Yo volví a quedarme inmóvil. Tenía las mismas ganas de llorar que de gritarle que no volviera a tocarla, que Nino era un salvavidas para mí y que si me la arrebataba, volvería a hundirme tan profundamente que me aterraba. Sin embargo, ninguna palabra brotó de mis labios. Por un momento, olvidé que éramos hermanos, y que entre nosotros no siempre eran necesarias las palabras.
—Hermanito —dijo—, te entregué a Nino el día que te vi sonreír. Mejor te apuras, porque te está esperando desde ayer.
No conozco la forma correcta de describir el alivio que sentí en mi cuerpo al escucharlo, pero fue tal el consuelo, que mientras lo abrazaba, comencé a llorar. Era un ser humano adulto y cobarde, pero afortunado como ninguno.
—No le cuentes esto —murmuré, una vez que recobré el aliento.
Tomás osó despeinarme y luego me recordó que una algo loca pelirroja me esperaba. Subí corriendo, sin tocar los pasamanos, golpeé la puerta y me encontré con una Nino de ojos tristes, y eso, yo no lo podía permitir. Menos cuando era por mi culpa.
Ella sonrió con amabilidad, y fue su sonrisa la que me dio el valor para acercarme despacio, acortar la distancia que nos separaba, y apoyar con total calma mi cabeza sobre su pequeño hombro.
Nino respondió con silencio en su boca, pero no en su corazón, que latía con fuerza como la primera vez que nos abrazamos.
—Gracias —murmuré.
Ella no se movió, permitiéndome disfrutar de su cabello despeinado cayendo sobre mi frente, haciéndome cosquillas, y deleitándome con un suave olor a arándanos.
—¿Me vas a rechazar? —preguntó ella.
Feliz le habría dicho que no, que jamás la rechazaría, pero llevaba menos de un día tratando de vivir como un adulto. No era capaz de asumir una relación distinta a la que ya teníamos. No podía apresurarme, porque las caídas tendían a costarme más de lo que pudiera imaginar.

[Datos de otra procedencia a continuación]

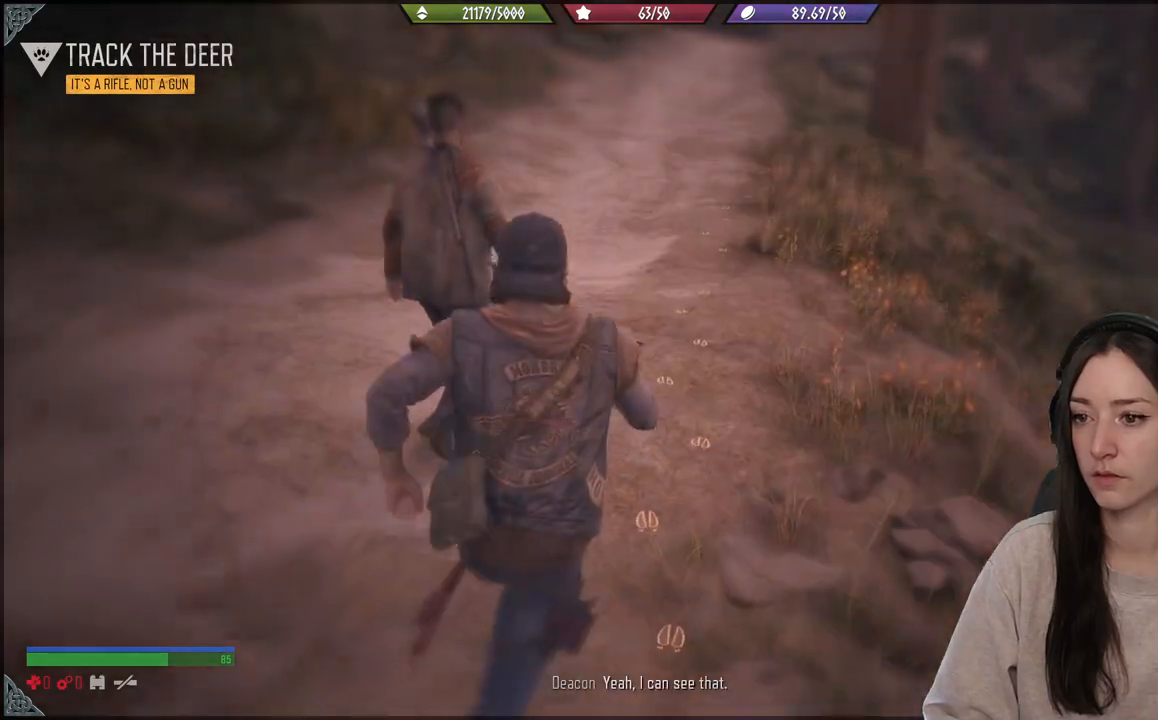
{"buttons": [], "left_stick": "up", "right_stick": "down", "events": []}
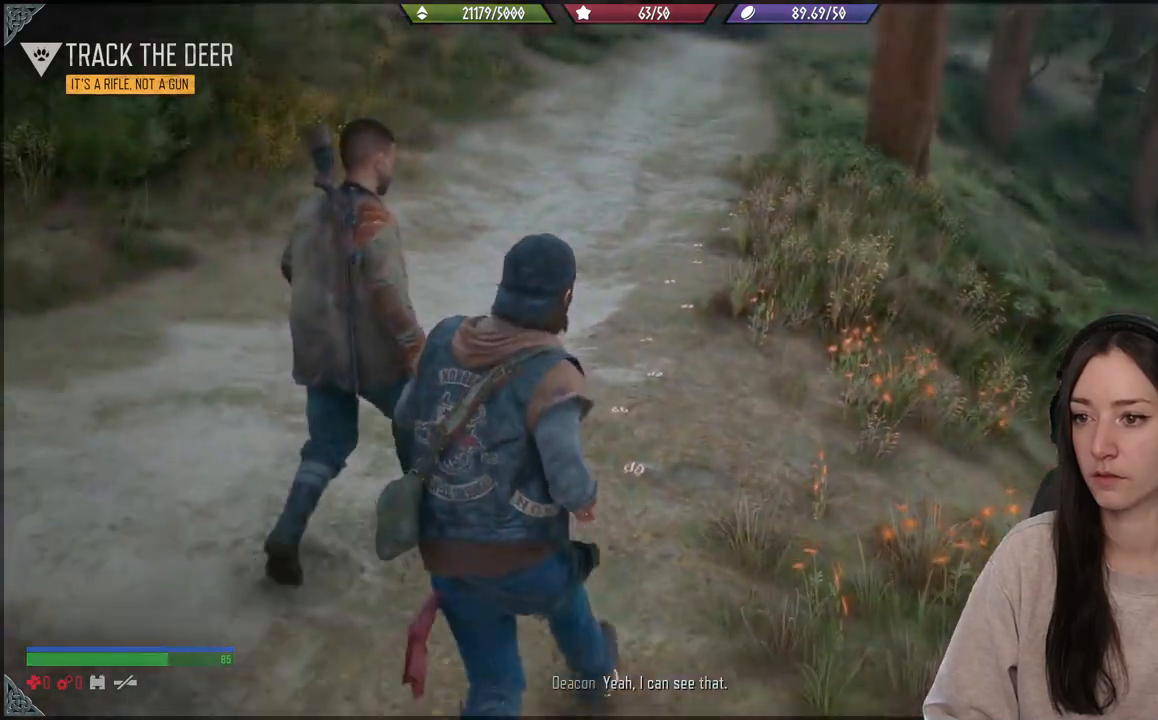
{"buttons": [], "left_stick": "up", "right_stick": "down", "events": []}
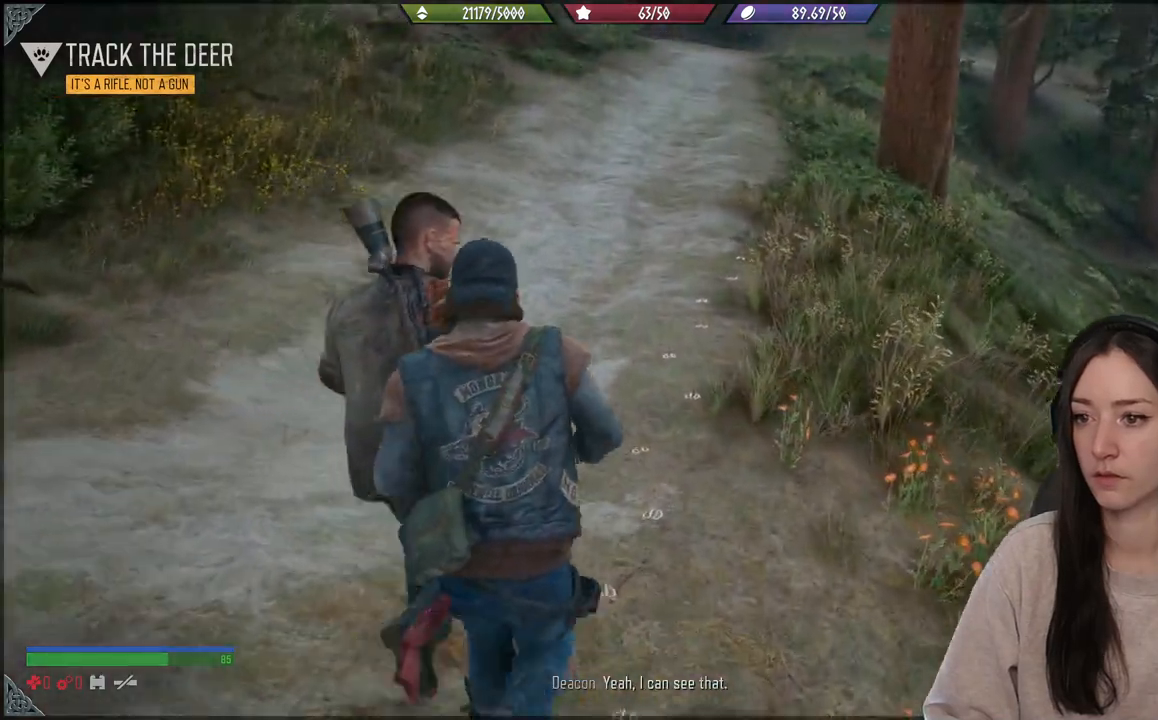
{"buttons": [], "left_stick": "up", "right_stick": "down", "events": []}
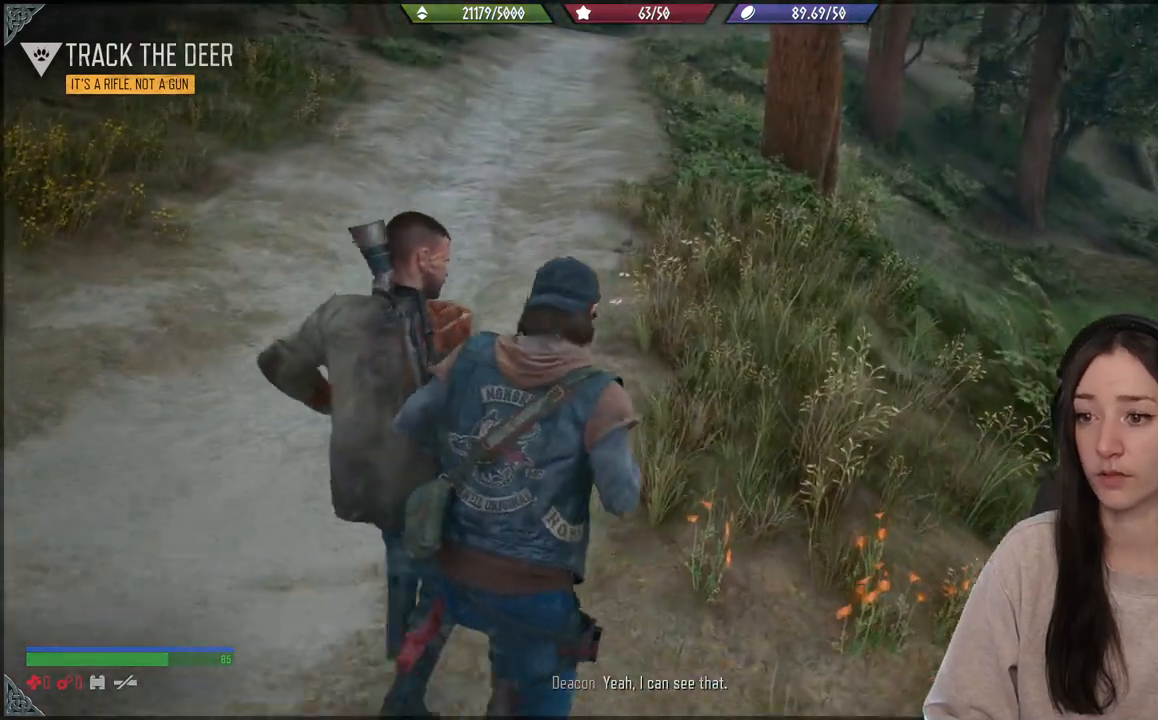
{"buttons": [], "left_stick": "up", "right_stick": "down", "events": []}
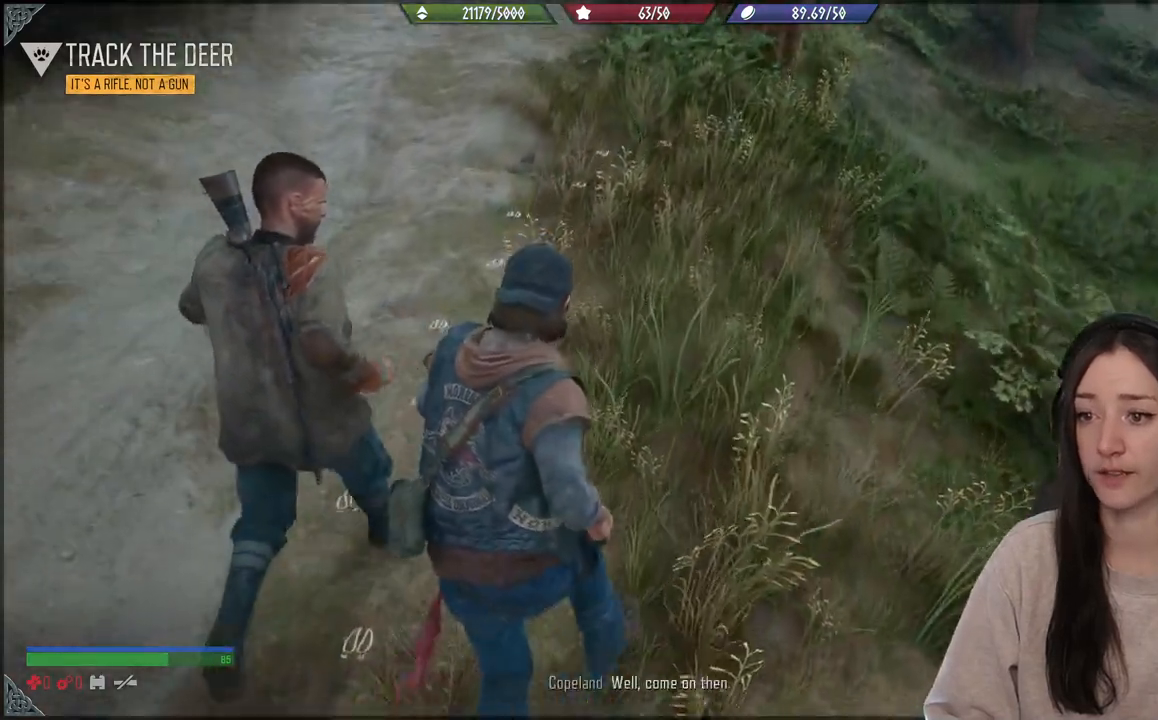
{"buttons": [], "left_stick": "up", "right_stick": "down-right", "events": [[100, "right_stick", "center"], [367, "right_stick", "right"], [500, "right_stick", "down-right"]]}
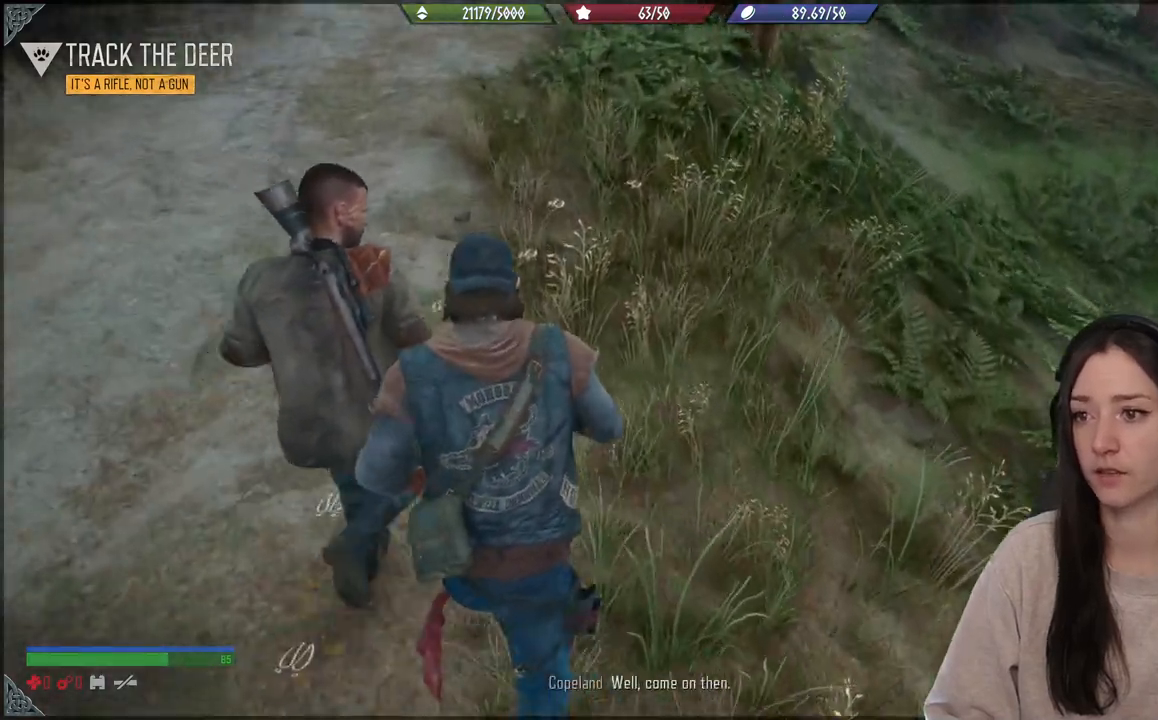
{"buttons": [], "left_stick": "up", "right_stick": "center", "events": [[417, "right_stick", "center"]]}
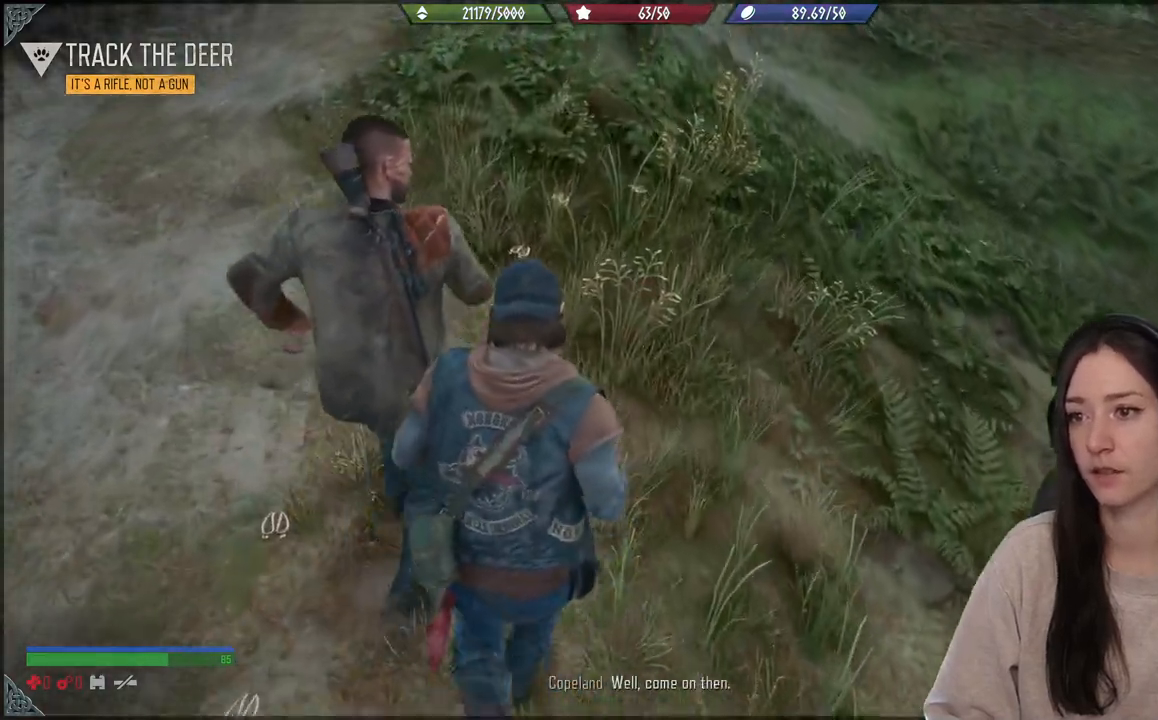
{"buttons": [], "left_stick": "up", "right_stick": "center", "events": []}
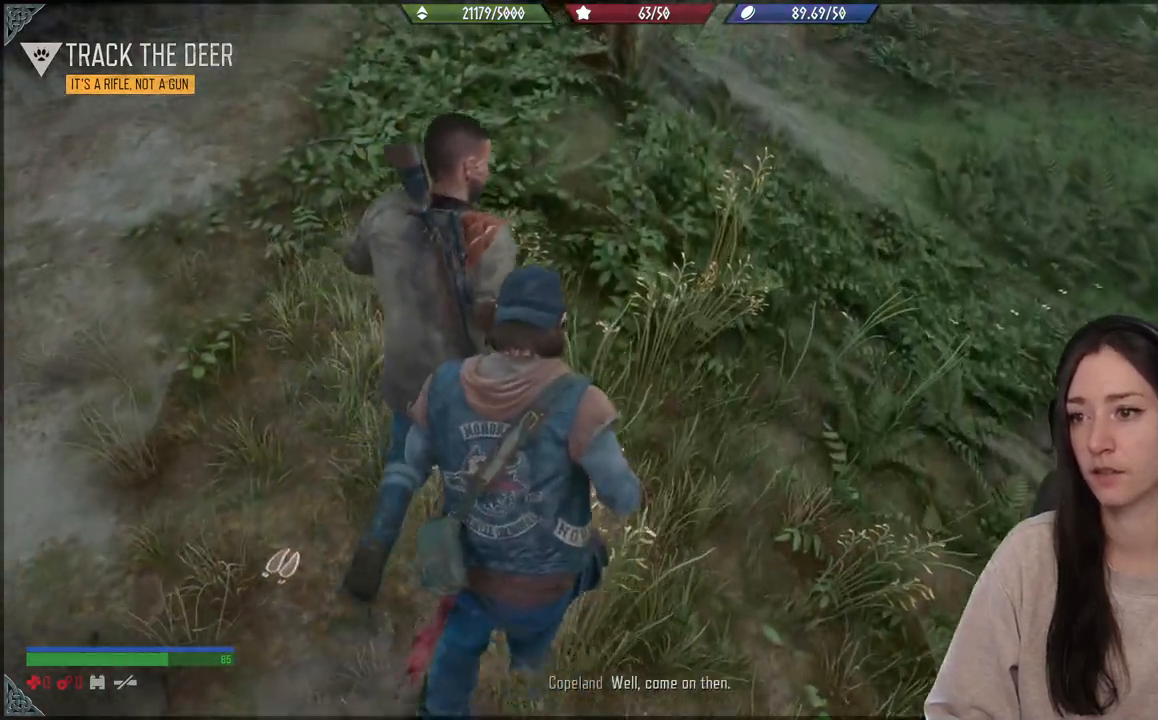
{"buttons": [], "left_stick": "up", "right_stick": "right", "events": [[100, "right_stick", "right"]]}
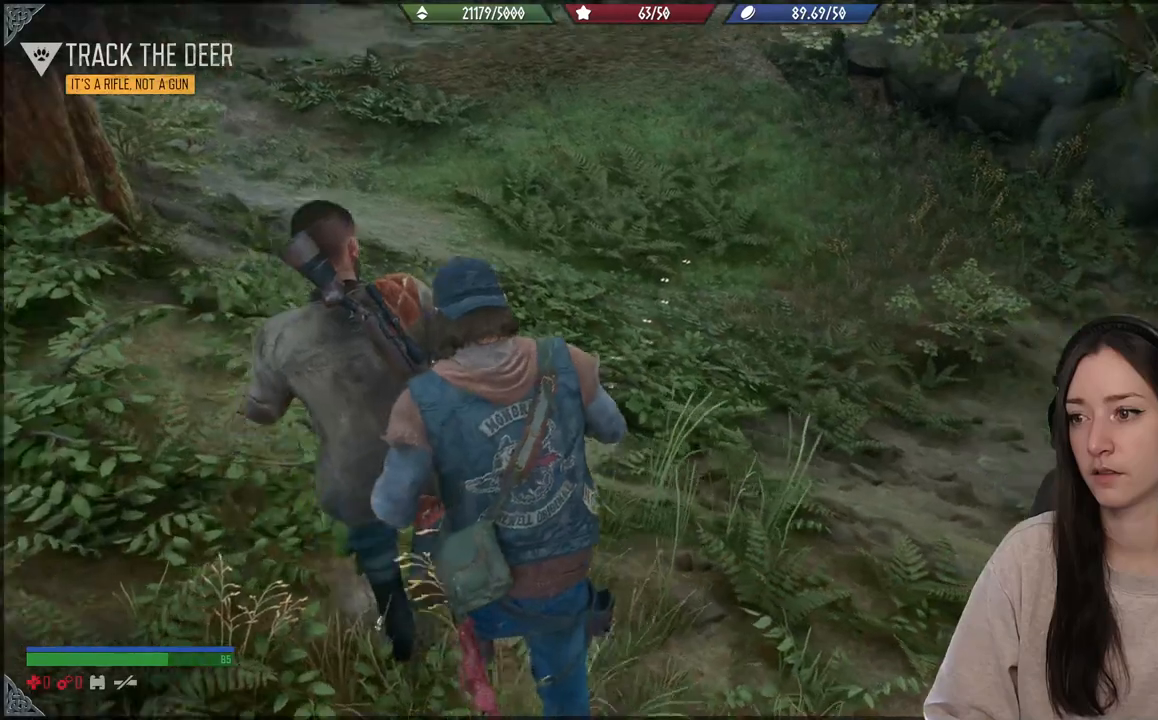
{"buttons": [], "left_stick": "up", "right_stick": "center", "events": [[217, "right_stick", "center"]]}
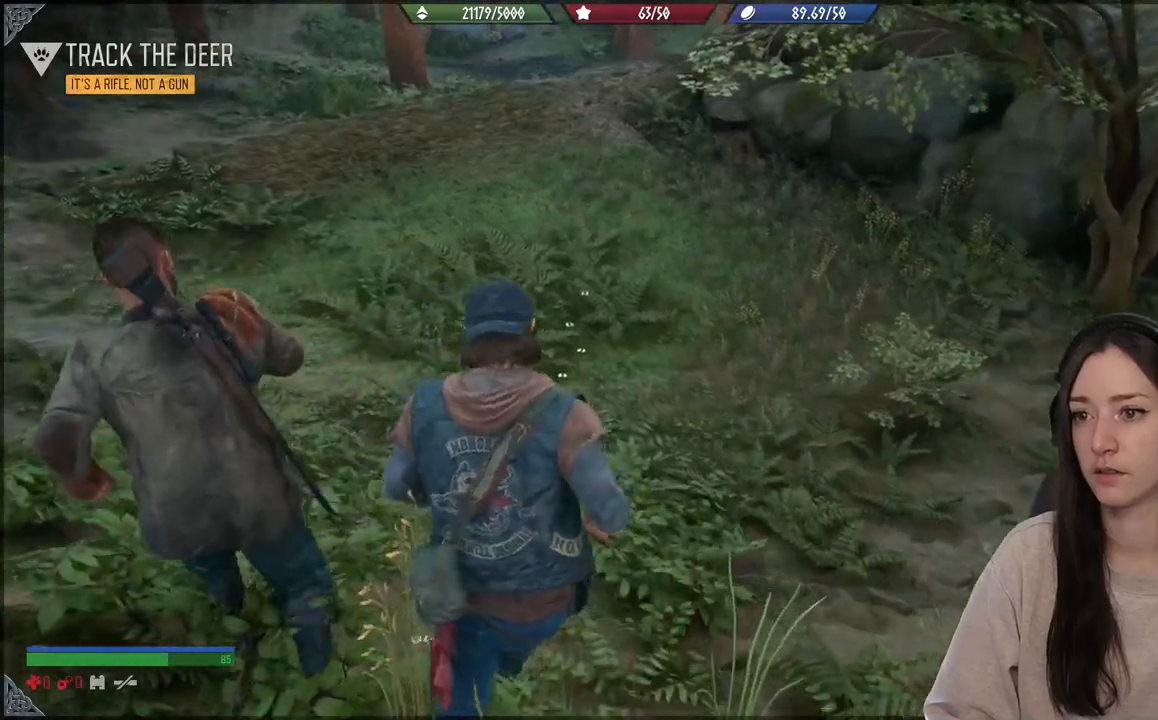
{"buttons": [], "left_stick": "up", "right_stick": "up", "events": [[250, "right_stick", "up-left"], [433, "right_stick", "up"]]}
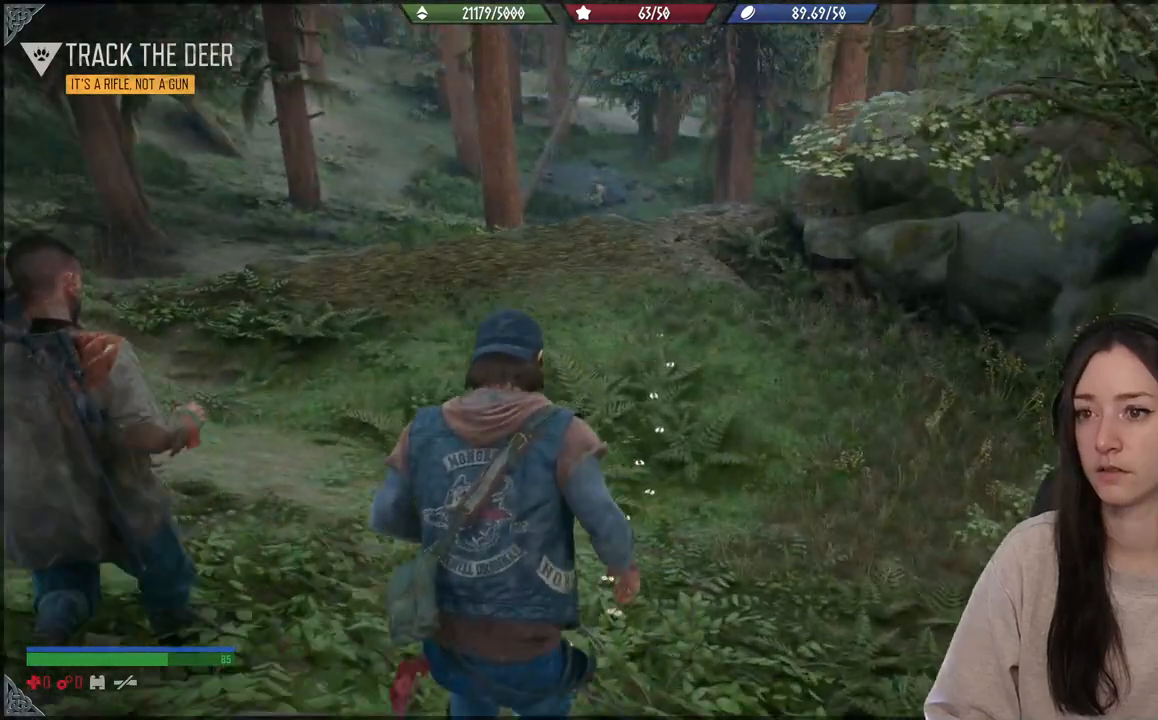
{"buttons": [], "left_stick": "up", "right_stick": "up", "events": []}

—Sí, lo siento mucho —me excusé.
Nino suspiró, y su aliento cálido rozó mi nuca para erizarme la piel del cuerpo.
—Está bien. Es muy probable que siga intentado —agregó, calmada pero decidida.
Sonreí. Y estoy seguro de que ella lo supo.
—Eso lo agradecería más aun —confesé.
—Estás loco, ¿lo sabías?
—Desde los 8 años —respondí, y reímos juntos.
Es incómodo reír mientras tu frente está pegada al hombro de una persona pequeña como ella, por lo que aparté mi cabeza y entré a la casa. Por fin parecía que todo volvía a la normalidad, salvo que, todavía no me disculpaba.
—Espera, Nino, yo... aún no termino de hablar —agregué, con un tono decidido que pareció asustar a Nino. Allí, frente a frente, dije lo más parecido a una declaración de amor que podría haber hecho—: No quería ser grosero contigo, ni mucho menos gritarte, tan solo necesito un poco más de tiempo. Necesito ir despacio. Estoy viviendo por primera vez, y necesito que te quedes conmigo.
Nino abrió sus ojos, se sonrojó y saltó para abrazarse a mi cuello. Feliz por todo lo que acaba de ocurrir, la estreché con fuerza junto a mi pecho.
—Casi me matas de un infarto, Manu. Ten cuidado con mi corazón, porque si muero, no puedo quedarme a tu lado —murmuró, demasiado cerca de mi oído.
Ella me acababa de perdonar.
Y yo la tenía entre mis brazos.
No parecía muy difícil comenzar a vivir.